Instantly the Chancellor turned and held out his hand.
“We have him,” he muttered, withdrawing it again as soon as he saw that the ambassador did not take it, being occupied gazing under his palm at the approaching train of riders.
The Lady Sybilla sat silent and watched the company which rode towards them—with what thoughts in her heart, who shall venture to guess? She kept her head studiously averted from the Marshal de Retz, and once when he touched her arm to call attention to something, she shuddered and moved a little nearer to the Chancellor. Nevertheless, she obeyed her companion implicitly and without question when he bade her ride forward with them to receive the Chancellor’s guests.
Crichton took it on himself to rally the girl on her silence.
“Of what may you be thinking so seriously?” he said.
“Of thirty pieces of silver,” she replied instantly.
And at these words the marshal turned upon the girl a regard so black and relentless that the Chancellor, happening to encounter it, shrank back abashed, even as some devilkin caught in a fault might shrink from the angry eyes of the Master of Evil.
But the Lady Sybilla looked calmly at her kinsman.

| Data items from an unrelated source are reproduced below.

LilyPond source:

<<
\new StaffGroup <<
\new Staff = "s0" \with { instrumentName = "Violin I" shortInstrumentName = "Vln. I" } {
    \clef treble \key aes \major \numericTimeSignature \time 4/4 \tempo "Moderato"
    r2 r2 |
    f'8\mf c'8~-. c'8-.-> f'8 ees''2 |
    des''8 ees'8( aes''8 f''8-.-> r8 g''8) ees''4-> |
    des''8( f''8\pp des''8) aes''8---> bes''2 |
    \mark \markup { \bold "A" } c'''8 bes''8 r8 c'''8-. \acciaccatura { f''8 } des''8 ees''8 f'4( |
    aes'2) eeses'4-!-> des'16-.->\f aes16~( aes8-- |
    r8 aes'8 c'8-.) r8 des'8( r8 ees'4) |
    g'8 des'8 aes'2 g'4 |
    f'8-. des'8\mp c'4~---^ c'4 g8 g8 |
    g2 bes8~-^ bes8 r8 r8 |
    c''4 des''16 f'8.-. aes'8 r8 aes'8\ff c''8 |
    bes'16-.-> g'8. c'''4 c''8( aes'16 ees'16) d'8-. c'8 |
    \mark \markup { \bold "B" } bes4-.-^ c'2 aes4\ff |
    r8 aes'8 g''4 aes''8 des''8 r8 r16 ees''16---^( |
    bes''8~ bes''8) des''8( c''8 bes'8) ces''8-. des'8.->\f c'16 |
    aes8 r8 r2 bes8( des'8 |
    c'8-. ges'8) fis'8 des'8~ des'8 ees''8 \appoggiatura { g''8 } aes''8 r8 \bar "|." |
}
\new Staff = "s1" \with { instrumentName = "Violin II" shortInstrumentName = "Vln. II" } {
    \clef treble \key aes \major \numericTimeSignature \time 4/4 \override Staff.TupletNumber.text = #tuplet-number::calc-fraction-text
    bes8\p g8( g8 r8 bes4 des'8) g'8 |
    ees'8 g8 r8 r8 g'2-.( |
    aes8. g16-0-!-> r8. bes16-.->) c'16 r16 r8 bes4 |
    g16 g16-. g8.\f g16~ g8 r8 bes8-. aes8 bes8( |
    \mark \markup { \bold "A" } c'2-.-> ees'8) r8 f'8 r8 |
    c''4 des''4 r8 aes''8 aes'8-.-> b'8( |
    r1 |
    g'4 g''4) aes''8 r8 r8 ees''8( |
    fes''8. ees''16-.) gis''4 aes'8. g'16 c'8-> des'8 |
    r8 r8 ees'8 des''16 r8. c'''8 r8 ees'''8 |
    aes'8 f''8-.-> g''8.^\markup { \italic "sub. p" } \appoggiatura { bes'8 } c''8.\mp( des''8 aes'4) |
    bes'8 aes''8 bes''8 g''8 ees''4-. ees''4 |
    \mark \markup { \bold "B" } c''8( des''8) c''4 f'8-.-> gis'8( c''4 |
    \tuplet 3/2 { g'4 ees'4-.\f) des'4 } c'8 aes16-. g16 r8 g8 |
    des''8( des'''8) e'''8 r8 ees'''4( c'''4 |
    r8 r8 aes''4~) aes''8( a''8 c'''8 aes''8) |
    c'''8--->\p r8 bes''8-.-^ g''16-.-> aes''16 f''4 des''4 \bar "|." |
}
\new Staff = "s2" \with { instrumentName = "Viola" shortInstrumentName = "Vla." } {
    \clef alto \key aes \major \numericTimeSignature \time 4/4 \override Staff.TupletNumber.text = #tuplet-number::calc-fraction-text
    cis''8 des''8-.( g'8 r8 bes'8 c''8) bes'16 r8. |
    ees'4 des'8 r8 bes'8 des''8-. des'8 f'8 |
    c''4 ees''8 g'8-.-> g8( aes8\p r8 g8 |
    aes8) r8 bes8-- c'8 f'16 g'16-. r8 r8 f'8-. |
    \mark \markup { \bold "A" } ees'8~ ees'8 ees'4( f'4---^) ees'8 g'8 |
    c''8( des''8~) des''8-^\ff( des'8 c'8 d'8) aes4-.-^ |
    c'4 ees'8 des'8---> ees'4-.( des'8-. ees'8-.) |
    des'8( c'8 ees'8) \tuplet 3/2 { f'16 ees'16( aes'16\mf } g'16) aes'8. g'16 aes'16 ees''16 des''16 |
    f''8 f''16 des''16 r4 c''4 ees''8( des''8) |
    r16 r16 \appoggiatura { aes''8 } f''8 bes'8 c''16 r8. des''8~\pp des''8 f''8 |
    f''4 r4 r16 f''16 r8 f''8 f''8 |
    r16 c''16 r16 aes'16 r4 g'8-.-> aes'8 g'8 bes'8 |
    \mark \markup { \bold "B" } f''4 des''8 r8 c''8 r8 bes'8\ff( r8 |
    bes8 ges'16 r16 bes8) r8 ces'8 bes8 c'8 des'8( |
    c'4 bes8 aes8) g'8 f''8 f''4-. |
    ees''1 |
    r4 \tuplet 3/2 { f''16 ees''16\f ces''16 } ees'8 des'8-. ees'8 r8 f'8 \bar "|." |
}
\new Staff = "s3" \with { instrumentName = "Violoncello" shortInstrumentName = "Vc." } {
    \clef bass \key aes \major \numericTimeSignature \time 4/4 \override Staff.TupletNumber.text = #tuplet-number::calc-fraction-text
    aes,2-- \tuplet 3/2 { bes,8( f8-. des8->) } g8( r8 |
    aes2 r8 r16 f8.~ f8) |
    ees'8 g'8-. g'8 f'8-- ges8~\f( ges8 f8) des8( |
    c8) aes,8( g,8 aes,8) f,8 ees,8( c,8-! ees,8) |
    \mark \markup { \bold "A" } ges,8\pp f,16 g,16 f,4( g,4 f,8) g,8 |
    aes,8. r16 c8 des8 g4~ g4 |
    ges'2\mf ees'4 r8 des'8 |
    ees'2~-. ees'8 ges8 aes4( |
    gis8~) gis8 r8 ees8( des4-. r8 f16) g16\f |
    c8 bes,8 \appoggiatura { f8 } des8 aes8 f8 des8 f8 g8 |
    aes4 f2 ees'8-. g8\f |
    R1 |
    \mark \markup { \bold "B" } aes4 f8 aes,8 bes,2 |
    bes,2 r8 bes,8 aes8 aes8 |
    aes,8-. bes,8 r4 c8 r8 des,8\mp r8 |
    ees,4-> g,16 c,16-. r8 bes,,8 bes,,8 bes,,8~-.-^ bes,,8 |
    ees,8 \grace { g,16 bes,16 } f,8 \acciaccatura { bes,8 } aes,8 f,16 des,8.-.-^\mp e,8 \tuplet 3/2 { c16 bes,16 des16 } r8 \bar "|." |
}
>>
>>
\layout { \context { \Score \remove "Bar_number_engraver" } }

“Of what do you complain?” he asked her.
“I complain of nothing,” she made him answer. “I am that which I am, and I am that which you have made me, my Lord of Retz. Fear not, I will do my part.”
Right handsome looked the young Earl of Douglas, as with a flush of expectation and pleasure on his face he rode up to the party of three who had come out to meet him. He made his obeisance to Sybilla first, with a look of supremest happiness in his eyes which many women would have given their all to see there. As he came close he leaped from his horse, and advancing to his lady he bent and kissed her hand.
“My Lady Sybilla,” he said, “I am as ever your loyal servant.”
The Chancellor and the ambassador had both dismounted, not to be outdone in courtesy, and one after the other they greeted him with what cordiality they could muster. The narrow, thin-bearded face of the Chancellor and the pallid death-mask of de Retz, out of which glittered orbs like no eyes of human being, furnished a singular contrast to the uncovered head, crisp black curls, slight moustache, and fresh olive complexion of the young Earl of Douglas.
And as often as he was not looking at her, the eyes of the Lady Sybilla rested on Lord Douglas with a strange expression in their deeps. The colour in her cheek came and went. The vermeil of her lip flushed and paled alternate, from the pink of the wild rose-leaf to the red of its autumnal berry.
But presently, at a glance from her kinsman, Sybilla de Thouars seemed to recall herself with difficulty from a land of dreams, and with an obvious effort began to talk to William Douglas.
“Whom have you brought to see me?” she said.